Let $\theta=\arccos { (x) }$

$\Longrightarrow \cos { \theta } =x$

Using $\sin ^{ 2 }{ \theta } +\cos ^{ 2 }{ \theta } =1$ ,

$\Longrightarrow \sin ^{ 2 }{ (\cos ^{ -1 }{ (x)) } } +{ x }^{ 2 }=1$

$\Longrightarrow \sin { (\cos ^{ -1 }{ (x)) } } =\sqrt { 1-{ x }^{ 2 } }$ .

Hence the integral becomes $3\int _{ 0 }^{ 1 }{ \sin { (2\cos ^{ -1 }{ (\sqrt { 1-{ x }^{ 2 } } )) } } } dx$ .

$=6\int _{ 0 }^{ 1 }{ \sin { (\cos ^{ -1 }{ (\sqrt { 1-{ x }^{ 2 } } )) } } \cos { (\cos ^{ -1 }{ (\sqrt { 1-{ x }^{ 2 } } )) } } } dx$ (Double angle formula)

$=6\int _{ 0 }^{ 1 }{ \sin { (\cos ^{ -1 }{ (\sqrt { 1-{ x }^{ 2 } } ))\sqrt { 1-{ x }^{ 2 } } } dx } }$ .

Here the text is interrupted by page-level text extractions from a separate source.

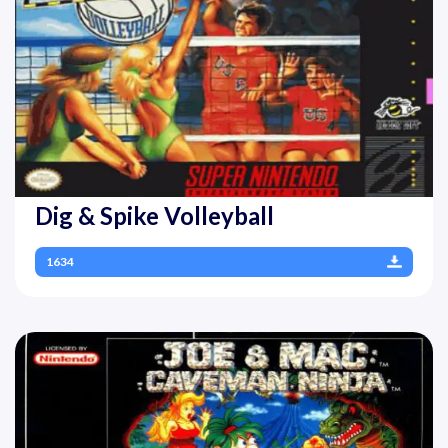
Dig & Spike Volleyball
1634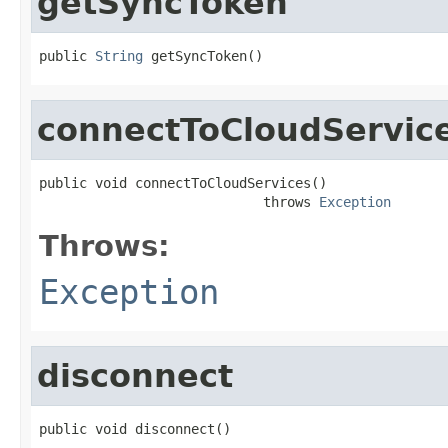
getSyncToken
public 
String
 getSyncToken()
connectToCloudServic
public void connectToCloudServices()

                            throws 
Exception
Throws:
Exception
disconnect
public void disconnect()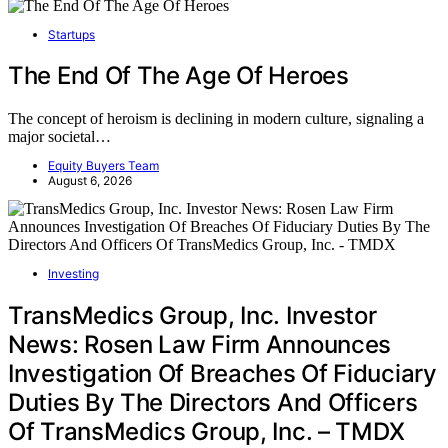
Startups
The End Of The Age Of Heroes
The concept of heroism is declining in modern culture, signaling a
major societal…
Equity Buyers Team
August 6, 2026
Investing
TransMedics Group, Inc. Investor
News: Rosen Law Firm Announces
Investigation Of Breaches Of Fiduciary
Duties By The Directors And Officers
Of TransMedics Group, Inc. – TMDX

Now let $\alpha =\cos ^{ -1 }{ (\sqrt { 1-{ x }^{ 2 } } ) }$

$\Longrightarrow \cos { (\alpha } )=\sqrt { 1-{ x }^{ 2 } }$

$\Longrightarrow \sin ^{ 2 }{ (\alpha ) } +\cos ^{ 2 }{ (\alpha ) } =1$

$\Longrightarrow \sin ^{ 2 }{ (\cos ^{ -1 }{ (\sqrt { 1-{ x }^{ 2 } } ) } ) } +1-{ x }^{ 2 }=1$

$\Longrightarrow \sin { (\cos ^{ -1 }{ (\sqrt { 1-{ x }^{ 2 } } ) } ) } =x$ .

The integral is now equal to $6\int _{ 0 }^{ 1 }{ x\sqrt { 1-{ x }^{ 2 } } dx }$ which can be easily evaluated by letting $u=1-{ x }^{ 2 }$ :

$du=-2xdx$ .

When $x=0, u=1$ and when $x=1, u=0$ . So finally:

$-3\int _{ 1 }^{ 0 }{ \sqrt { u } du }$

$=3\int _{ 0 }^{ 1 }{ { u }^{ \frac { 1 }{ 2 } }du }$

$={ \left[ 2{ u }^{ \frac { 3 }{ 2 } } \right] }_{ 0 }^{ 1 }=\boxed { 2 }$ .